~RIRKRIT TIRAVANIJA/New York Times

. . . in fact recently RIRKRIT TIRAVANiJ’S newest project – a – kind of study/work/gathering studio/house/garden in THAILAND was profiled in The New York Times Style Magazine – DESIGN SPRING 2008. Page 128.

“The Thai artist Rirkrit Tiravanija’s latest project – a house in Chiang Mai – was a group effort with singular results. Alix Browne pays a social call. PHOTOGRAPHY BY Jason Schmidt.”

Rirkrit NYT # 1

RIRKRIT NYT # 2

the article begins: . . . “As an artist, Tiravanija is a catlyst for human interaction; his work revolves playfully around things food, music and, more often than not, architecture. In 1977 he recreated Philip Johnson’s Glass House at half-scale and installed it in the sculpture garden of the Museum of Modern Art as an art studio for children. Two years later, he created a full-scale replica of his own East Village apartment at Gaven brown’s Enterprise on West 15th Street, complete with a bedroom and a working kitchen and bathroom.. The “apartment” was open 24 hours a day to anyone who cared to stop by for a home-cooked meal, a nap or shower.
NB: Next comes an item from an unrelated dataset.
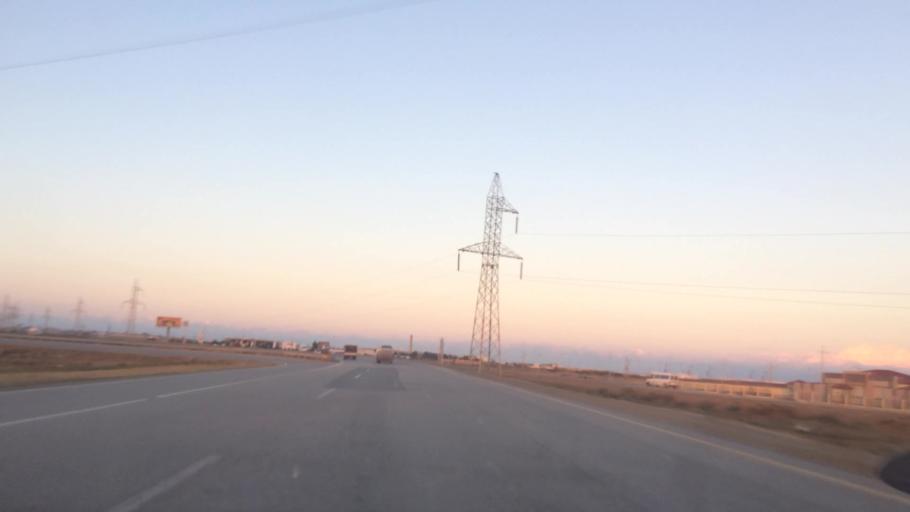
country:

And when he recently decided to build a house for himself, his wife, the photographer Antoinette Aurell, and Aurell’s two teenage children, this too was an exercise in the value of human interaction – or what the French theorist and curator Nicolas Bourriaud has coined “relational aesthetics”. . . .

and ends with a quote from architect Neil Logan, (who describes his role in the house as “design development”): . . . “It was really about all parties trying to work out a problem together. Maybe that’s the nice thing about relational aesthetics. It’s the opposite of a vision rendered. It’s a collaborative thing that no one person could predict.”